Bazı düşüncelerimi peşinen söyleyeyim: Üniversite öğrencisinin kılığıyla, kıyafetiyle, sakalıyla, bıyığıyla, poşusuyla, kazağıyla, parkasıyla uğraşmamak gerekir. Daha en baştan, üniversite öğrencisinin dış görünümüne değil, onun okuldaki başarısına odaklanmak gerekir. Bu anlamda üniversite seviyesindeki öğrenciyi kılık kıyafeti yüzünden eğitim hakkında mahrum bırakmak ayıptır, demokratik bir toplumun üniversitesine yakışmayan bir davranıştır, üniversite fikrine uymayan bir şeydir, uygulama ülke insan kaynaklarının heba edilmesinden başka hiçbir işe yaramaz.
Bunları söyledikten sonra güncel tartışmaya gireyim: Türban konusu bir 'sorun'dur, o yüzden de ister istemez siyasette yankılanma bulmuştur. Bu 1980'lerin başlarından beri böyle. Baktığımızda darbe yönetimi dahil
gelen bütün iktidarların bu sorunla başa çıkmaya, sorunu yumuşatmaya çalıştığını görürüz. O bakımdan AKP ne ilk ve korkarım ne de son iktidar olacak.
'Sorun' olarak su yüzüne çıkan bir şeyin siyasette yansıma bulması doğal. Doğal olmayan, bu 'sorun'un önce yönetmelik eliyle, ardından yasa yoluyla çözülmek istenmesi.

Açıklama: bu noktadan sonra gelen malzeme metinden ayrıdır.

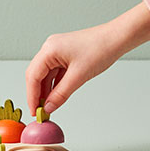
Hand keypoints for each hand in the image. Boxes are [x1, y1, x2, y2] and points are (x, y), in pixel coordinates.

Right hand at [25, 2, 149, 114]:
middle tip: (39, 112)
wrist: (117, 38)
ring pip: (45, 74)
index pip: (33, 76)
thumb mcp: (79, 76)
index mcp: (49, 49)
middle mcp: (50, 48)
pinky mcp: (64, 54)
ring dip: (46, 91)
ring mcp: (57, 51)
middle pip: (36, 75)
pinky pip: (55, 72)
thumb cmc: (100, 49)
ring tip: (48, 108)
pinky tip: (56, 96)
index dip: (32, 96)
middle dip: (37, 94)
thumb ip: (61, 94)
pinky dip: (54, 85)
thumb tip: (49, 108)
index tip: (34, 112)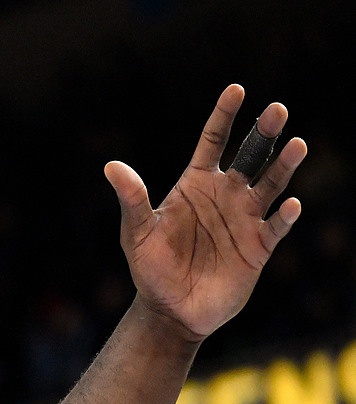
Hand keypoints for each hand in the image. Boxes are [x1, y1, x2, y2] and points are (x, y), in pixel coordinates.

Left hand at [105, 84, 306, 341]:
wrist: (170, 310)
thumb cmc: (151, 269)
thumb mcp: (136, 233)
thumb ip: (131, 199)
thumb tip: (111, 166)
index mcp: (196, 184)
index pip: (213, 141)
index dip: (224, 115)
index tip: (236, 89)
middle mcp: (226, 194)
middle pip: (250, 155)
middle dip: (263, 132)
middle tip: (276, 109)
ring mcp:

Sonuncu girişim, maalesef ortaya bugün halen geçerli olan Anayasa Mahkemesi kararını çıkardı. Mahkeme, 'sorun'u tersinden tanımlayıp 'Başörtüsü serbestiyetini laik devletin bekasına tehdit' olarak görünce çıkmaz sokağa girildi.
Şimdi, 80'li yıllarda yönetmelikle ve sonra da yasayla çözülemeyen sorun Anayasa yoluyla çözülmek isteniyor. Bana göre bu girişim, türban meselesini hepten çözümsüz, hepten içinden çıkılması imkânsız bir gerginliğin konusu haline getirecek. Rejimin temel kurumları olan parlamento ile Anayasa Mahkemesi'nin çatışmasına neden olacak.
(...)
Bizim demokrasi ve kurumlar rejimi konusundaki 'hamlığımız' bizi bütün sorunlarımızı yasalar, hatta Anayasalar yoluyla çözmeye çalışmamızla, gündelik siyasi veya kültürel tartışma konularımızı Anayasa'ya, yasalara koyma kolaycılığımızla kendini dışavuruyor.
Toplumlar demokrasiye, çoksesli topluma, çoğulcu topluma, özgürlükler rejimine tepeden inmeci, zorlayıcı yöntemlerle ve 'asenkron' biçimde değil, evrimleşerek, 'öncü güçler'in teşvikiyle ve senkronize biçimde geçerler.
Bunun için sabır gereklidir, 'öncü güçler'in rollerini doğru biçimde oynaması gereklidir.
Bugünkü türbana özgürlük çabaları, samimi olsalar dahi, türbana özgürlüğü geciktirici niteliktedir. Demokrasi ve özgürlükler rejimini geciktirici niteliktedir.